** Opening Provided records block **

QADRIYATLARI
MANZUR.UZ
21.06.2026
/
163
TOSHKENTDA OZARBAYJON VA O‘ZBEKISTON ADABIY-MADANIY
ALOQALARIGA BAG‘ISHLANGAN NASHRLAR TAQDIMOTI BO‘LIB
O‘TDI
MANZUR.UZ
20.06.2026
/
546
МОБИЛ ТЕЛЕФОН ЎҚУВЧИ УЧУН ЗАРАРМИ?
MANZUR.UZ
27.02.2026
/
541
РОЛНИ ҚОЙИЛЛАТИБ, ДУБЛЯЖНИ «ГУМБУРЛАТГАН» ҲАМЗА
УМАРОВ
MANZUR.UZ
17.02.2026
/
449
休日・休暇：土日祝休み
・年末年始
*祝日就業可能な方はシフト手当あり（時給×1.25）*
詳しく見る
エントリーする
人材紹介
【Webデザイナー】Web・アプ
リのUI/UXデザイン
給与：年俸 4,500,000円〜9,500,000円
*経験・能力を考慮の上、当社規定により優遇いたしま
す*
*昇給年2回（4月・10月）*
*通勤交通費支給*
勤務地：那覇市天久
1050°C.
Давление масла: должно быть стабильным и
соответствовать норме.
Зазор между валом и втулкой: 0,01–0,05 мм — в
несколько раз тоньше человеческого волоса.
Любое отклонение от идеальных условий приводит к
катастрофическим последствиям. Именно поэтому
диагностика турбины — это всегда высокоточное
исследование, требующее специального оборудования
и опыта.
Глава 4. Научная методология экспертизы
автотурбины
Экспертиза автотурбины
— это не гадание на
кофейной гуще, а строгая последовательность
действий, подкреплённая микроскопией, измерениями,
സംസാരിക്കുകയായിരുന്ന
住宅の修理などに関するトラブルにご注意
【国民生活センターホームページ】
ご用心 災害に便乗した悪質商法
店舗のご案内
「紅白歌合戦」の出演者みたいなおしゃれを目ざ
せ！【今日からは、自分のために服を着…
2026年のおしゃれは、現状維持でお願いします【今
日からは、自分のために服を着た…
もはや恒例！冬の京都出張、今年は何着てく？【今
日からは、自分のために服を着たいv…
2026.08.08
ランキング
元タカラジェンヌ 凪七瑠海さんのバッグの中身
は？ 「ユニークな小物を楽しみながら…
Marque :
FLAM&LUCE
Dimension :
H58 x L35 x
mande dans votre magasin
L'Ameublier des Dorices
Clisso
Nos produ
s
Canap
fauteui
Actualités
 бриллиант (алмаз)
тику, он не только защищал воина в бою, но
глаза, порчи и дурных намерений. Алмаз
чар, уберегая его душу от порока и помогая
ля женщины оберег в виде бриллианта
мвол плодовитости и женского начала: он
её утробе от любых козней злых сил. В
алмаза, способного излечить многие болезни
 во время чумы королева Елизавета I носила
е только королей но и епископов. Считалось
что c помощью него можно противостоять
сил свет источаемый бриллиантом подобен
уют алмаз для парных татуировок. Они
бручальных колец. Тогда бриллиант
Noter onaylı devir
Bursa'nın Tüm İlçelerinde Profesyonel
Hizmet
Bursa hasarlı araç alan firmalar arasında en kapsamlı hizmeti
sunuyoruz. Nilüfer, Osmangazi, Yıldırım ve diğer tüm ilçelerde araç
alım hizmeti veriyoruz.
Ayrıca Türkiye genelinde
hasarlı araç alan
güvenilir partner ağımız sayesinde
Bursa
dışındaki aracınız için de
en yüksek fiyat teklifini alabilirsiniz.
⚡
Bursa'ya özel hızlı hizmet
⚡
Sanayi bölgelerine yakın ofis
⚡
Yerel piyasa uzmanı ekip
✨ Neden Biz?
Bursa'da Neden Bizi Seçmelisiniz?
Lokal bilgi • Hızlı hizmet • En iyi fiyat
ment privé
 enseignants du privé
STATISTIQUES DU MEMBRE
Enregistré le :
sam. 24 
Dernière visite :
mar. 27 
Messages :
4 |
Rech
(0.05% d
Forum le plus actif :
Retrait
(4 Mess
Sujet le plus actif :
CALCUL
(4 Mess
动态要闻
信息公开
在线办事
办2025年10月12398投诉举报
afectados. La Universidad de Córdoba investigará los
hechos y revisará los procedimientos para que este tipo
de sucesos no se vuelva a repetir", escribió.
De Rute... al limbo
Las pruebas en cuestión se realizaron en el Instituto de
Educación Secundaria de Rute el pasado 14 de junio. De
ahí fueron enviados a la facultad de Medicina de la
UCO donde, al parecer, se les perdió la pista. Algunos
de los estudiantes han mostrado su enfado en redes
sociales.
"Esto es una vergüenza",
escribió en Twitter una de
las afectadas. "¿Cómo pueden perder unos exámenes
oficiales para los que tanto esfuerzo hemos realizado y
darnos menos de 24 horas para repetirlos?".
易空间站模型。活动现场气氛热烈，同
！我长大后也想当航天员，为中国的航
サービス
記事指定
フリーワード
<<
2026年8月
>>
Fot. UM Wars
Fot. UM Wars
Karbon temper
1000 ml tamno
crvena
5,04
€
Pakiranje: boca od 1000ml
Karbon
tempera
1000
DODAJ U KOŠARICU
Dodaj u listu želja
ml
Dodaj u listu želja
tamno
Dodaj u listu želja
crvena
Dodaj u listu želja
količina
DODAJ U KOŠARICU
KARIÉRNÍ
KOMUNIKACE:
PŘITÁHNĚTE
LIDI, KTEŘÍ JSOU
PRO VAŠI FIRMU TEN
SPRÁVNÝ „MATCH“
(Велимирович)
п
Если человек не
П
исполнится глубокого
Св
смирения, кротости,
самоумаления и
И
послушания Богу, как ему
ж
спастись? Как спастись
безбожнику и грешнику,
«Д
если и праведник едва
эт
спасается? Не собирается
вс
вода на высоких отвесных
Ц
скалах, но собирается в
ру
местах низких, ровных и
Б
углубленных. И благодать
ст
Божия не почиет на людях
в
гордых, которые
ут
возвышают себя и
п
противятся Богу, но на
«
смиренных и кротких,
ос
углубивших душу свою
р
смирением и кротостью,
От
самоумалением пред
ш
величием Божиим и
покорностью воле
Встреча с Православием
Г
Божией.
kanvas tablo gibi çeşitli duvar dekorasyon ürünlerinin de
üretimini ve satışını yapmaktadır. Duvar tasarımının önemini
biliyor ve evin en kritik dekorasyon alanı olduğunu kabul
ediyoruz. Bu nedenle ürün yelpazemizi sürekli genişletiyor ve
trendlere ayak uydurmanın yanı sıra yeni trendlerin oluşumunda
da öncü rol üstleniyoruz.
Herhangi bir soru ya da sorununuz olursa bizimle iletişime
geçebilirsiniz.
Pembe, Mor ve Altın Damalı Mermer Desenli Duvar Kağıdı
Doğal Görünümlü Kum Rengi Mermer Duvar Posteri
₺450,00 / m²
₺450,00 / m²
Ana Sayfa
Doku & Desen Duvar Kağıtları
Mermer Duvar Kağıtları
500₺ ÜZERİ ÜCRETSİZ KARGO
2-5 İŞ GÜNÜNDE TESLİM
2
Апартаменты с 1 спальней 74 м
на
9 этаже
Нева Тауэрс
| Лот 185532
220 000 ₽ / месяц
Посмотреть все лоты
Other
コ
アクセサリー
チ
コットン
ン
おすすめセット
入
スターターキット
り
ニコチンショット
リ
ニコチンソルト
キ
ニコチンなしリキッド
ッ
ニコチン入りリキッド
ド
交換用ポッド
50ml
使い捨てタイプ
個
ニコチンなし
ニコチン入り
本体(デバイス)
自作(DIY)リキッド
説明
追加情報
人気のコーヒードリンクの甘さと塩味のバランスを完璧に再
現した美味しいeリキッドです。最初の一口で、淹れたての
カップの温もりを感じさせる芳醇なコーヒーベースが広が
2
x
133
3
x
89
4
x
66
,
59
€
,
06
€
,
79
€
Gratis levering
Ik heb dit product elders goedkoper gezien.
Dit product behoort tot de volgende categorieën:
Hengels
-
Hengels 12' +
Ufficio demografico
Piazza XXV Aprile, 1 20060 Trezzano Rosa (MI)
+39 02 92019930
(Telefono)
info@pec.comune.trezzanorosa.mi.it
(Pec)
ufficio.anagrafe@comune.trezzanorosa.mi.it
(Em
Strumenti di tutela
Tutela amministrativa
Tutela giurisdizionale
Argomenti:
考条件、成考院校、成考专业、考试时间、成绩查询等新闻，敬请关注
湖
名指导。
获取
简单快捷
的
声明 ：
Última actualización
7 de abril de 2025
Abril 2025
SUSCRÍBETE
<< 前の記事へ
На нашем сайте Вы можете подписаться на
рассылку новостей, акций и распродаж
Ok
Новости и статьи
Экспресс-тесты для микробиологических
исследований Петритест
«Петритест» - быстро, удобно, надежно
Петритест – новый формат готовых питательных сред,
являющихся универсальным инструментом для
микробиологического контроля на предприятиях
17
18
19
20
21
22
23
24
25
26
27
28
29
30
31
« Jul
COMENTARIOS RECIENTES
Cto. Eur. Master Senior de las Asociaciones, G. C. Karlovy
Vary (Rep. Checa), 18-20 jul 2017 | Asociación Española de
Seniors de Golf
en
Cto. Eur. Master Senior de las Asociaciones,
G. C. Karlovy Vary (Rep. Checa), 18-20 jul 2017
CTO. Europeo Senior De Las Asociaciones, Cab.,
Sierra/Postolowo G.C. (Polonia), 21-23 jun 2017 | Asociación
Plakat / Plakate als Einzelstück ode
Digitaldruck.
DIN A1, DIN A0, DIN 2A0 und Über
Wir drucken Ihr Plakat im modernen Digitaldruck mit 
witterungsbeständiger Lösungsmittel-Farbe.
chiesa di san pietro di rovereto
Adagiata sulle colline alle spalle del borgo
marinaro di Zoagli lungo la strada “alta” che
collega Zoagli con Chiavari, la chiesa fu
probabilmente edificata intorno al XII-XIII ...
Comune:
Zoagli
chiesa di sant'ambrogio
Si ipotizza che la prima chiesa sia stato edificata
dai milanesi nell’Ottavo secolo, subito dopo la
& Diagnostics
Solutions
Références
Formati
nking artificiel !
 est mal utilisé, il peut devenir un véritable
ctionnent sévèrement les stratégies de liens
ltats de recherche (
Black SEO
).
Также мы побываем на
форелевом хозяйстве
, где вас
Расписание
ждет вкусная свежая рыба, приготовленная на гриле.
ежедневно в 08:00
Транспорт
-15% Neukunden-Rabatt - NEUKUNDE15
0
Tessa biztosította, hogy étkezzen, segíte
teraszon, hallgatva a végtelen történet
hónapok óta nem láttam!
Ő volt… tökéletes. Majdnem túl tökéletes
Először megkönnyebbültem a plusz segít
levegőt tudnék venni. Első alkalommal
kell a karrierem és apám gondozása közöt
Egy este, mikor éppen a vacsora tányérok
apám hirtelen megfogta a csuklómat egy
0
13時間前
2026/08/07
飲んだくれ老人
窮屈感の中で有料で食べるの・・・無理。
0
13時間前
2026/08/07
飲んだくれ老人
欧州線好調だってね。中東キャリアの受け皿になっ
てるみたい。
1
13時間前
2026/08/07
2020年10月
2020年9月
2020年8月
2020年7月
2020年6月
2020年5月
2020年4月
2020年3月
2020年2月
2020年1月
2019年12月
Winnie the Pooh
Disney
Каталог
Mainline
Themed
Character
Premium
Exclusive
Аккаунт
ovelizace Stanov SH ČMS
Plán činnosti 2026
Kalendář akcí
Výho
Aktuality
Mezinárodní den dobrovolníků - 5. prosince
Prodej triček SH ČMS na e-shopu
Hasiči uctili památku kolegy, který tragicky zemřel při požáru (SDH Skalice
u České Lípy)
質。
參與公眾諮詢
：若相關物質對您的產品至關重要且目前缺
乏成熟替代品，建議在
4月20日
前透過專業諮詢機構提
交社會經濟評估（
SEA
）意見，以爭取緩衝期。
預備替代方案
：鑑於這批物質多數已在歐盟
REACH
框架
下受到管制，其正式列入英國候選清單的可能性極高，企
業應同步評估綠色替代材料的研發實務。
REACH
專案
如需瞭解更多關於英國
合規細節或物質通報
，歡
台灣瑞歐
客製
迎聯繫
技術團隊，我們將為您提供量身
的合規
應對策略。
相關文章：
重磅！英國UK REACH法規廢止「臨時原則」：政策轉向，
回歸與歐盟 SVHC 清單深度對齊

** Closing Provided records block **

• _Problem to work on_
Where does the string "Master" appear in the records above? Show every line that holds it.

• _Answer_
Cto. Eur. Master Senior de las Asociaciones, G. C. Karlovy
Cto. Eur. Master Senior de las Asociaciones,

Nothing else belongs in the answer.